Experimental demonstrations of tunable correlation effects in magic-angle twisted bilayer graphene have put two-dimensional moiré quantum materials at the forefront of condensed-matter research. Bilayers of transition metal dichalcogenides (TMDs) have further enriched the opportunities for analysis and utilization of correlations in such systems. Recently, within the latter material class, the relevance of many-body interactions with an extended range has been demonstrated. Interestingly, the interaction, its range, and the filling can be tuned experimentally by twist angle, substrate engineering and gating. Moiré hetero-bilayer TMDs can be accurately modelled by an effective extended Hubbard model on the triangular superlattice, which defines a starting point for quantum many-body approaches.
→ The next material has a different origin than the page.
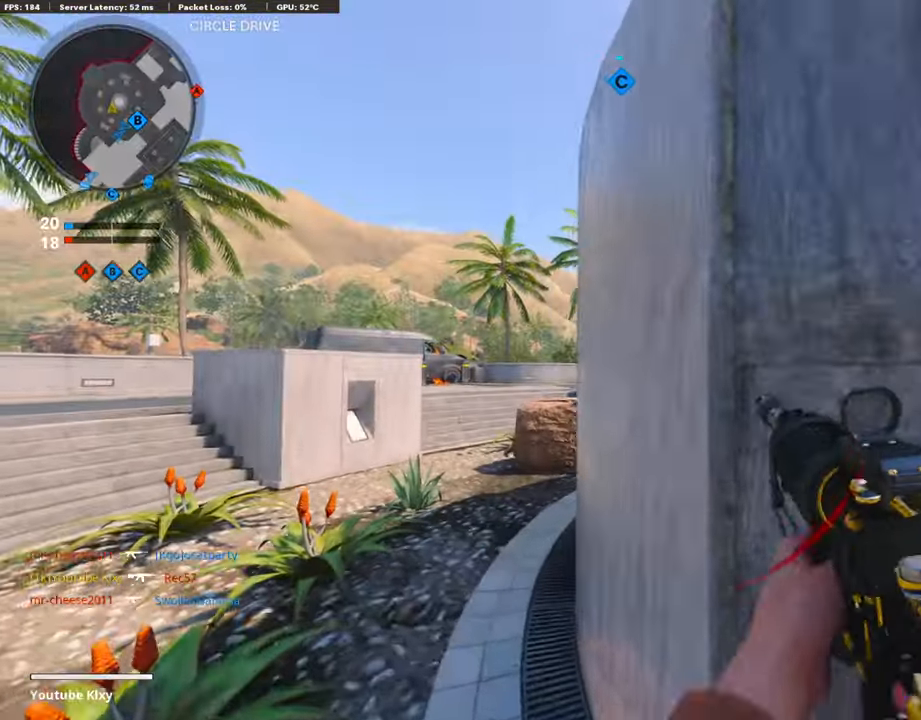
{"buttons": ["L3"], "left_stick": "up-left", "right_stick": "center", "events": [[17, "left_stick", "up"], [67, "SQUARE", "up"], [117, "SQUARE", "down"], [183, "L3", "up"], [217, "SQUARE", "up"], [267, "left_stick", "down-left"], [383, "left_stick", "up-left"], [433, "L3", "down"]]}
In my tutorial session, I will review how to accurately model hetero-bilayer TMDs with an extended Hubbard model on the triangular lattice and display some recent experimental results. Then, I will introduce the functional renormalization group for correlated fermion systems as a suitable quantum many-body method and discuss the Fermi surface instabilities and resulting correlated phases of hetero-bilayer TMDs. The results from this approach suggest that hetero-bilayer TMDs are unique platforms to realize topological superconductivity with high winding number which reflects in pronounced experimental signatures such as enhanced quantum Hall features. I will also show how the functional renormalization group can be further developed to be suitable many-body method for the exploration of a wide class of correlated moiré materials.
In the 1st lecture, I will focus on one spatial dimension (1d), to introduce a few physical arguments for Lieb-Schultz-Mattis (LSM) theorem and its generalizations, where certain systems forbid a gapped symmetric ground state. I will then introduce matrix product states (MPS) and the group cohomology classification of one-dimensional symmetry protected topological (SPT) phases, which naturally leads to a proof of the LSM theorems in 1d.
In the 2nd lecture, I will introduce SPT phases in 2d and their classification. After presenting a few examples of the LSM theorems for SPT phases in 1d and 2d, I will discuss the general construction of these theorems.
In the 3rd lecture, I will go beyond SPT phases to discuss symmetry enriched topological (SET) phases in 2d and their classifications. Using toric code as an example, I will discuss possible experimental signatures that can sharply distinguish SET phases.